The second paper is titled “Recent developments in visual quality monitoring by key performance indicators” (10.1007/s11042-014-2229-2). The concept proposed there, monitor-ing of audio-visual quality by key performance indicators (MOAVI), is able to isolate and focus investigation, set-up algorithms, increase the monitoring period and guarantee better prediction of perceptual quality. MOAVI artifacts key performance indicators (KPI) are classified into four categories, based on their origin: capturing, processing, transmission, and display. In the paper, the authors present experiments carried out over several steps with four experimental set-ups for concept verification. The methodology takes into the account annoyance visibility threshold. The experimental methodology is adapted from the International Telecommunication Union—Telecommunication Standardization Sector (ITU-T) Recommendations: P.800, P.910, and P.930. The authors also present the results of KPI verification tests. Finally, the authors also describe the first implementation of MOAVI KPI in a commercial product: the NET-MOZAIC probe. Net Research, LLC, currently offers the probe as a part of NET-xTVMS internet protocol television (IPTV) and cable television (CATV) monitoring system.

The final paper in this section is “Applications for a people detection and tracking algorithm using a time-of-flight camera” (10.1007/s11042-014-2260-3).

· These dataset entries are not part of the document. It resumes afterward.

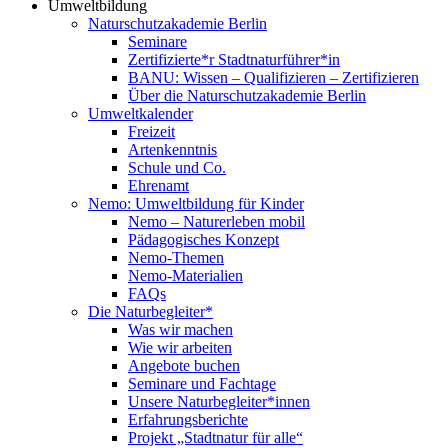
Umweltbildung
Naturschutzakademie Berlin
Seminare
Zertifizierte*r Stadtnaturführer*in
BANU: Wissen – Qualifizieren – Zertifizieren
Über die Naturschutzakademie Berlin
Umweltkalender
Freizeit
Artenkenntnis
Schule und Co.
Ehrenamt
Nemo: Umweltbildung für Kinder
Nemo – Naturerleben mobil
Pädagogisches Konzept
Nemo-Themen
Nemo-Materialien
FAQs
Die Naturbegleiter*
Was wir machen
Wie wir arbeiten
Angebote buchen
Seminare und Fachtage
Unsere Naturbegleiter*innen
Erfahrungsberichte
Projekt „Stadtnatur für alle“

This paper outlines a method and applications for the detection and tracking of people in depth images, acquired with a low-resolution time-of-flight (ToF) camera. This depth sensor is placed perpendicular to the ground in order to provide distance information from a top-view position. With usage of intrinsic and extrinsic camera parameters, a ground plane is estimated and compared to the measured distances of the ToF sensor in every pixel. Differences to the expected ground plane define foreground information, combined to associated regions. These regions of interest (ROI) are analyzed to distinguish persons from other objects by using a matched filter on the height-segmented depth information of each of these regions. The proposed method separates crowds into individuals and facilitates a multi-object tracking system based on a Kalman filter. Furthermore, the authors present several applications for the proposed method. Experiments with different crowding situations—from very low to very density—and different heights of camera placements have proven the applicability and practicability of the system.

9 Audio analysis/processing

The last category includes only one paper; the paper is titled “Processing of acoustical data in a multimodal bank operating room surveillance system” (10.1007/s11042-014-2264-z). An auto-matic surveillance system capable of detecting, classifying, and localizing acoustic events in a bank operating room is presented. Algorithms for detection and classification of abnormal acoustic events, such as screams or gunshots are introduced. Two types of detectors are employed to detect impulsive sounds and vocal activity. A support vector machine (SVM) classifier is used to discern between the different classes of acoustic events. The methods for calculating the direction of coming sound employing an acoustic vector sensor are presented. The localization is achieved by calculating the direction of arrival (DOA) histogram. The evaluation of the system based on experiments conducted in a real bank operating room is presented. The results of sound event detection, classification, and localization are provided and discussed. The practical usability of the engineered methods is underlined by presenting the results of analyzing a staged robbery situation.